:: WORK REQUIRED ::
Repeat the entries below exactly. Begin with the first line and end with the line that contains "новые нейроны (нейрогенез), формирует новые".

━━━ THE DATA

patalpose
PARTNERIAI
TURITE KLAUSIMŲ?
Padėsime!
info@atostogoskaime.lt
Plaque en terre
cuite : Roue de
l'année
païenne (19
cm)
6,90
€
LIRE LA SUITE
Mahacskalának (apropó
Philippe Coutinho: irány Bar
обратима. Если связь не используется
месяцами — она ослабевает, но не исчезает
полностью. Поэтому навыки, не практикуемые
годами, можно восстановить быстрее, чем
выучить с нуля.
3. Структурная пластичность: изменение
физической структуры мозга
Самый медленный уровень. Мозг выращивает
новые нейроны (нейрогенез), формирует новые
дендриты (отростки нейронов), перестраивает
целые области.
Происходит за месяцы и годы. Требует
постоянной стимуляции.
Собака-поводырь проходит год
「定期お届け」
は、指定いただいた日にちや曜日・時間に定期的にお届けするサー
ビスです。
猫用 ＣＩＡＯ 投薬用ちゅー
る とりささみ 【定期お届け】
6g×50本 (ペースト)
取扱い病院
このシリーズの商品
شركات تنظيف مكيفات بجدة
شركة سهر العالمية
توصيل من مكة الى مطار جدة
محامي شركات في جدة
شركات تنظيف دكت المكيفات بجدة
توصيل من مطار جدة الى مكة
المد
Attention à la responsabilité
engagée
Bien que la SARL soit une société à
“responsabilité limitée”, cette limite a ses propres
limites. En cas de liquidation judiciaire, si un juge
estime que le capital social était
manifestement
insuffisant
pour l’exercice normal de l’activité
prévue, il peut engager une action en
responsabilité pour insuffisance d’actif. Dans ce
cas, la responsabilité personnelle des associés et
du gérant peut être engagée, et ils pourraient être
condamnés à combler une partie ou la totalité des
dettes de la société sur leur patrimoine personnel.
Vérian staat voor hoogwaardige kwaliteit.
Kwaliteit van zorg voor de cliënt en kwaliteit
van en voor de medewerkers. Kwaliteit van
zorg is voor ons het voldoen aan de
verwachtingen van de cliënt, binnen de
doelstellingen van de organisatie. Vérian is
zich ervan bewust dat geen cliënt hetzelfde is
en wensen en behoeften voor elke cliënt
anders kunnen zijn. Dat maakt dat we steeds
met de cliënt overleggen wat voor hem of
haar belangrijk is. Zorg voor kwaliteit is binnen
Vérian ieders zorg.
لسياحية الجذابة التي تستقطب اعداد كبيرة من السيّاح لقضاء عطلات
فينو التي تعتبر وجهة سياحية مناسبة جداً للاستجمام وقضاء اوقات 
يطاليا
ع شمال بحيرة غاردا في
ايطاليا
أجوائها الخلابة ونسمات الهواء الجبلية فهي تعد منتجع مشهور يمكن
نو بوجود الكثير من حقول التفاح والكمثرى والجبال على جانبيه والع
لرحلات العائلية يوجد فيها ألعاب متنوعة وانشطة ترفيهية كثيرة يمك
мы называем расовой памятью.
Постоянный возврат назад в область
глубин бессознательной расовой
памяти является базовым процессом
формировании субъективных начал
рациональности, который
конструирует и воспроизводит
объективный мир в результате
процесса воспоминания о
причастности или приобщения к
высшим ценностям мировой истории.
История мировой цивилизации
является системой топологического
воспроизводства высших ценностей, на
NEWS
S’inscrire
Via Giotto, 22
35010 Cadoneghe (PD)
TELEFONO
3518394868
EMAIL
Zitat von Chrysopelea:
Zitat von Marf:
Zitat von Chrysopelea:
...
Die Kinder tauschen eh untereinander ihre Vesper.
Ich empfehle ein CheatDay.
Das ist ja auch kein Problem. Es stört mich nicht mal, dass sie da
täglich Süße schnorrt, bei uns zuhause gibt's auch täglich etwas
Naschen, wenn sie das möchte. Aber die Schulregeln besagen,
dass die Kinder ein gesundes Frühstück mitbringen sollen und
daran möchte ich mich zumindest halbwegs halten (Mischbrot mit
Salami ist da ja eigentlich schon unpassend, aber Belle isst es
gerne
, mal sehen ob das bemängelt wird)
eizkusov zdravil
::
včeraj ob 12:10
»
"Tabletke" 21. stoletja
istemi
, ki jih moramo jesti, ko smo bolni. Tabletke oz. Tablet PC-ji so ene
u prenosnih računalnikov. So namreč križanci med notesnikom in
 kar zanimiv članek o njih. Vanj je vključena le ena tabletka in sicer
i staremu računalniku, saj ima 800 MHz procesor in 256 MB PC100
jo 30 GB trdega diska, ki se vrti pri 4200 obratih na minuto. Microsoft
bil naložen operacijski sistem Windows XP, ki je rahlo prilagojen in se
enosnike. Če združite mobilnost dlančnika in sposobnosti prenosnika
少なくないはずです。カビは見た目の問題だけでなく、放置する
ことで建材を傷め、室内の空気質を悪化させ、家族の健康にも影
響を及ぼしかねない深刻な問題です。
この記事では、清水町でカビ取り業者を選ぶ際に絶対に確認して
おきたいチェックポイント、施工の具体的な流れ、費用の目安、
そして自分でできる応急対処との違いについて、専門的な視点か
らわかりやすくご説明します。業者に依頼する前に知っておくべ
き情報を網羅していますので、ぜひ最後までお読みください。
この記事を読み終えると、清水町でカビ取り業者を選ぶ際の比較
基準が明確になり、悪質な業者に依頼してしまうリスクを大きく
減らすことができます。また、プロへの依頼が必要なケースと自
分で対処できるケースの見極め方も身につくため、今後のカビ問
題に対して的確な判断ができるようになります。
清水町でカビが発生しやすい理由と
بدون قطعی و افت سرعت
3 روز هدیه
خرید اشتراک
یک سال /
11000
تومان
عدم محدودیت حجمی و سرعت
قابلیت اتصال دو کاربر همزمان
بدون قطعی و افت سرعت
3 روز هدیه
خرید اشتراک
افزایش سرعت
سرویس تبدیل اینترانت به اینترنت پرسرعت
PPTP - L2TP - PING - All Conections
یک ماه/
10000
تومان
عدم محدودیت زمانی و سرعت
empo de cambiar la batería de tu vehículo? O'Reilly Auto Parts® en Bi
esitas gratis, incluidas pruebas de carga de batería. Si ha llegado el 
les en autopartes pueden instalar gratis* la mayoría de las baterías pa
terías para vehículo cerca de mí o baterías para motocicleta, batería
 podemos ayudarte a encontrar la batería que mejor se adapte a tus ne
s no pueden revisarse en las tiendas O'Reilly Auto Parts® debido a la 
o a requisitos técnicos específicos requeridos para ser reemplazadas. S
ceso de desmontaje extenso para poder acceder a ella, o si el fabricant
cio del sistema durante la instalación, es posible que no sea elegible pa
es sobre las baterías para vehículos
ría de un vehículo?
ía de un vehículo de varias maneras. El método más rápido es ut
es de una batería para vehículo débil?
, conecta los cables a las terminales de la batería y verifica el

━━━━━━

:: SOLUTION TO THIS TASK ::
patalpose
PARTNERIAI
TURITE KLAUSIMŲ?
Padėsime!
info@atostogoskaime.lt
Plaque en terre
cuite : Roue de
l'année
païenne (19
cm)
6,90
€
LIRE LA SUITE
Mahacskalának (apropó
Philippe Coutinho: irány Bar
обратима. Если связь не используется
месяцами — она ослабевает, но не исчезает
полностью. Поэтому навыки, не практикуемые
годами, можно восстановить быстрее, чем
выучить с нуля.
3. Структурная пластичность: изменение
физической структуры мозга
Самый медленный уровень. Мозг выращивает
новые нейроны (нейрогенез), формирует новые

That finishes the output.